- Series
- Job Candidate Talk
- Time
- Thursday, February 4, 2010 - 3:00pm for 1 hour (actually 50 minutes)
- Location
- Skiles 269
- Speaker
- Karim Lounici – University of Cambridge
- Organizer
- Yuri Bakhtin

We consider the statistical deconvolution problem where one observes $n$
replications from the model $Y=X+\epsilon$, where $X$ is the unobserved
random signal of interest and where $\epsilon$ is an independent random
error with distribution $\varphi$. Under weak assumptions on the decay of
the Fourier transform of $\varphi$ we derive upper bounds for the
finite-sample sup-norm risk of wavelet deconvolution density estimators
$f_n$ for the density $f$ of $X$, where $f: \mathbb R \to \mathbb R$ is
assumed to be bounded. We then derive lower bounds for the minimax sup-norm
risk over Besov balls in this estimation problem and show that wavelet
deconvolution density estimators attain these bounds.

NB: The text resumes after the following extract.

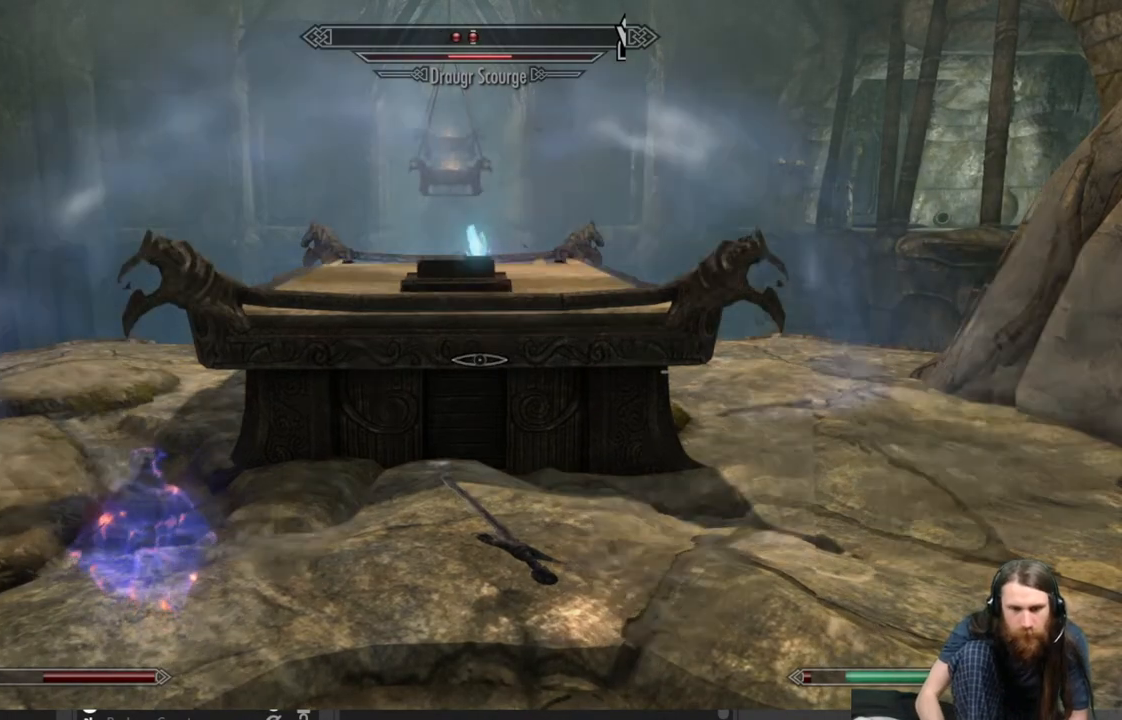
{"buttons": [], "left_stick": "center", "right_stick": "center", "events": []}
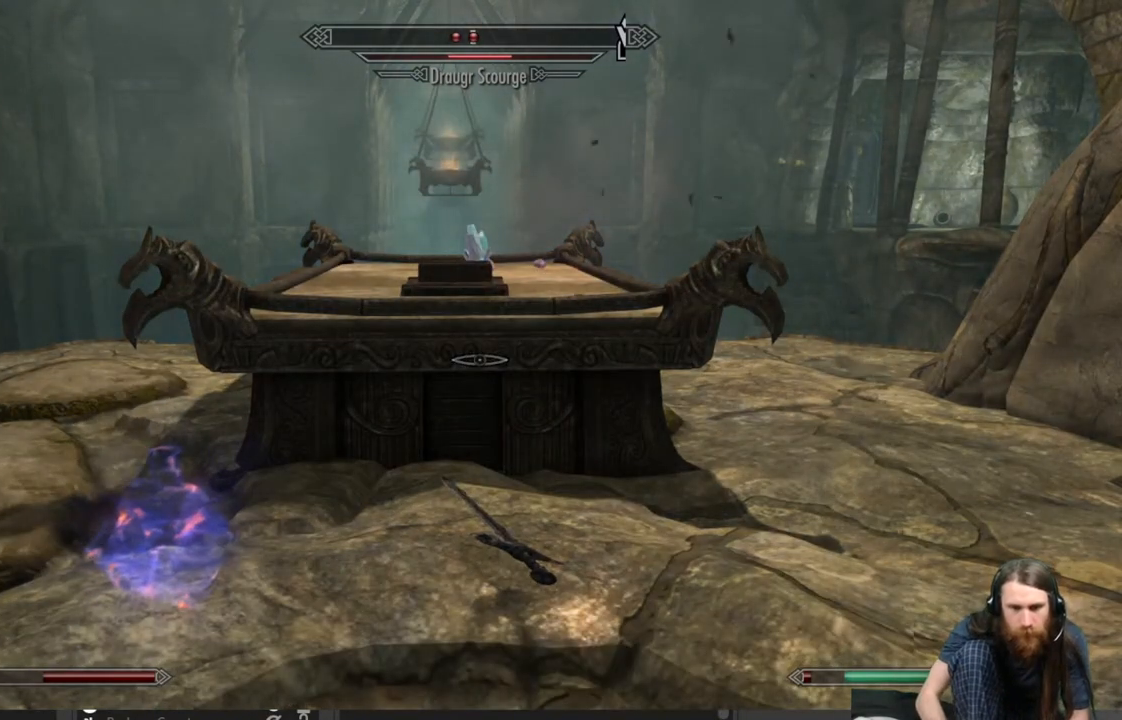
{"buttons": [], "left_stick": "center", "right_stick": "left", "events": [[300, "right_stick", "left"]]}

We further show that
linear estimators adapt to the unknown smoothness of $f$ if the Fourier
transform of $\varphi$ decays exponentially, and that a corresponding result
holds true for the hard thresholding wavelet estimator if $\varphi$ decays
polynomially. We also analyze the case where $f$ is a 'supersmooth'/analytic
density. We finally show how our results and recent techniques from
Rademacher processes can be applied to construct global nonasymptotic
confidence bands for the density $f$.